:: Data provided ::
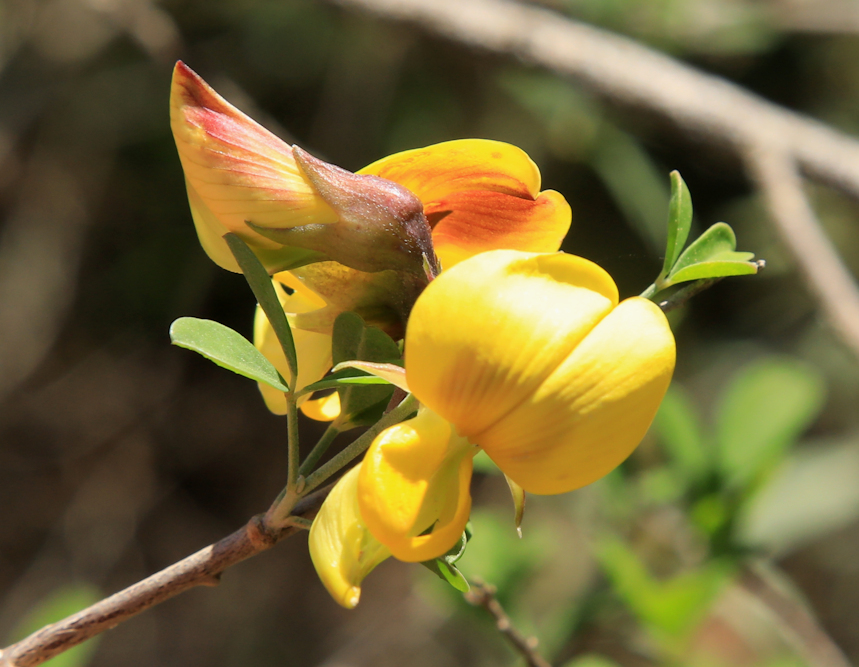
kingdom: Plantae
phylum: Tracheophyta
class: Magnoliopsida
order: Fabales
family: Fabaceae
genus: Crotalaria
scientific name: Crotalaria monteiroi
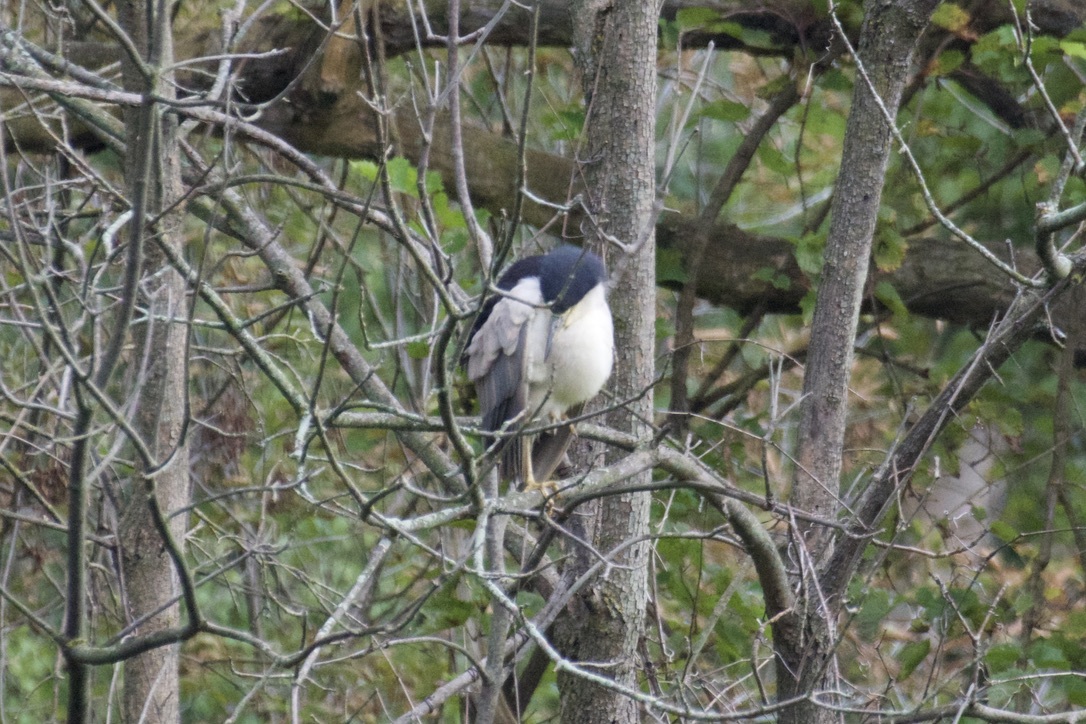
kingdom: Animalia
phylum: Chordata
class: Aves
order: Pelecaniformes
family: Ardeidae
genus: Nycticorax
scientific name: Nycticorax nycticorax
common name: Black-crowned night heron
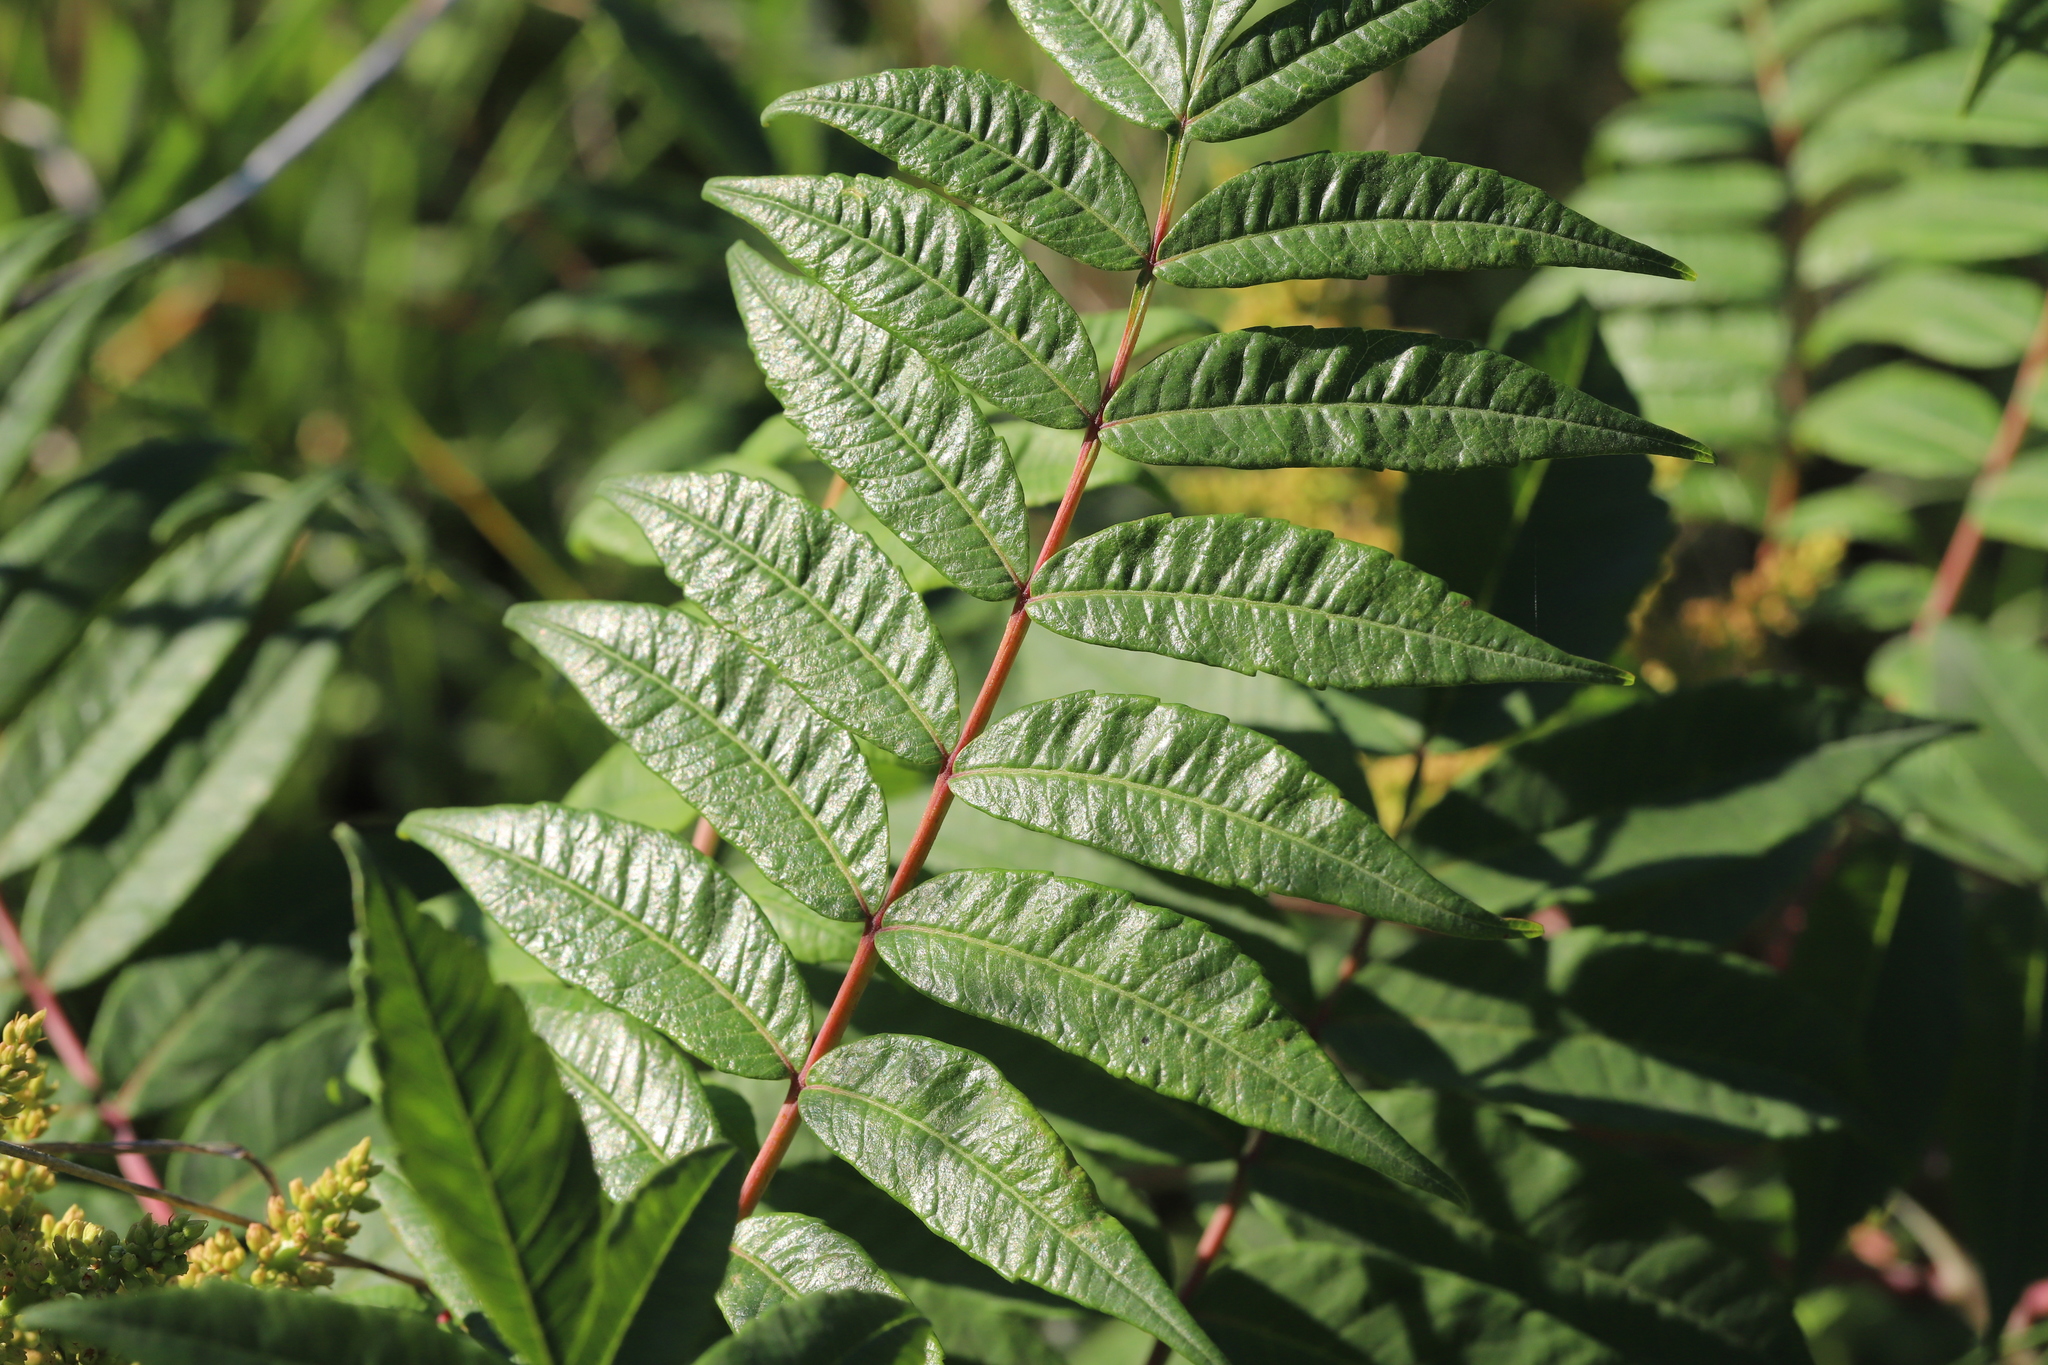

:: Exercise goal ::
Reproduce every text line of all the items above, word for word and in the same order. Leave the pictures out of your answer.

:: Result of this task ::
kingdom: Plantae
phylum: Tracheophyta
class: Magnoliopsida
order: Fabales
family: Fabaceae
genus: Crotalaria
scientific name: Crotalaria monteiroi
kingdom: Animalia
phylum: Chordata
class: Aves
order: Pelecaniformes
family: Ardeidae
genus: Nycticorax
scientific name: Nycticorax nycticorax
common name: Black-crowned night heron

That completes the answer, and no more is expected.